Firefox自体を最新バージョンに保ち、メールやSNSなどで突然送られてきた不審なPDFについては送信元を確認しましょう。PDFの内容から外部サイトへのログインや個人情報・クレジットカード情報の入力を促された場合も、リンク先が正規サイトか確認することが大切です。

また、「PDFを見るにはこの特別なプラグインをインストールしてください」などと不審なサイトからソフトウェアの導入を要求された場合は、すぐに実行せず確認してください。現在のFirefoxには標準のPDF表示機能があります。

まとめ:Firefoxだけで一般的なPDFをブラウザー内表示できる

FirefoxはPDFビューアーを標準搭載しており、一般的なPDFファイルをブラウザー内で直接閲覧できます。PDFを見るだけの用途なら、Adobe Acrobat Readerなどの外部ソフトが必須というわけではありません。

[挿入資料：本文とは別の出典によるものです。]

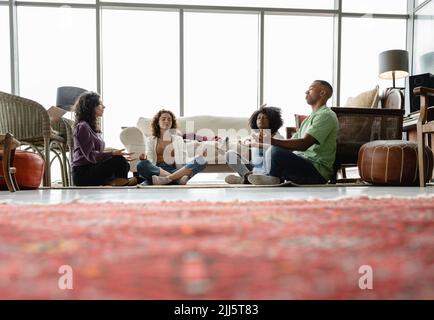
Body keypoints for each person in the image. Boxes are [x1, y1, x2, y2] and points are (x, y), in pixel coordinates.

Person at [247, 80, 338, 185]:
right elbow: (291, 143)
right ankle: (266, 177)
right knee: (272, 151)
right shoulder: (309, 119)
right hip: (302, 164)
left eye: (311, 89)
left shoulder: (326, 115)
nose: (306, 92)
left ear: (322, 93)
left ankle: (271, 178)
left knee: (274, 151)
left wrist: (272, 141)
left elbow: (304, 144)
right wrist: (264, 143)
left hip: (316, 171)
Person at [71, 92, 137, 186]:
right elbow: (91, 156)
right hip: (83, 174)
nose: (104, 107)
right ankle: (120, 183)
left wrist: (114, 153)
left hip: (92, 168)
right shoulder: (83, 127)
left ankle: (116, 182)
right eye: (101, 104)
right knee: (119, 161)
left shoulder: (91, 128)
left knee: (125, 164)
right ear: (91, 107)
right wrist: (112, 154)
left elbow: (97, 153)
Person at [136, 109, 207, 185]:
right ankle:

Firefoxの内蔵PDFビューアーにはPDF.jsが利用され、ページ移動、拡大・縮小、検索、印刷、保存などの基本的な操作に加え、一部の入力・注釈機能も利用できます。

PDFをクリックするたびにダウンロードされる場合は、FirefoxのPDFに対する動作設定を確認します。ただし、Webサイト側がPDFをダウンロードさせるよう指定している場合など、Firefoxの設定だけではブラウザー内表示にならないケースもあります。

したがって、FirefoxはPDFに対応しているだけでなく、通常のPDF閲覧であればブラウザーだけで完結できる機能を備えています。特殊なPDFや高度な編集機能が必要な場合に限って、用途に応じてPDF専用ソフトと使い分けるとよいでしょう。